**WHAT TO DO:** As you restate the entries, keep every word intact and leave out whatever images they hold.

**RECORD SET:**
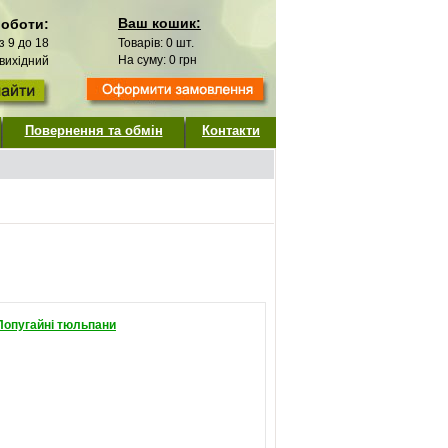
Ваш кошик:
роботи:
 з 9 до 18
Товарів:
0
шт.
На суму:
0
грн
 вихідний
Повернення та обмін
Контакти
Попугайні тюльпани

**RESPONSE BOX:**
Ваш кошик:
роботи:
 з 9 до 18
Товарів:
0
шт.
На суму:
0
грн
 вихідний
Повернення та обмін
Контакти
Попугайні тюльпани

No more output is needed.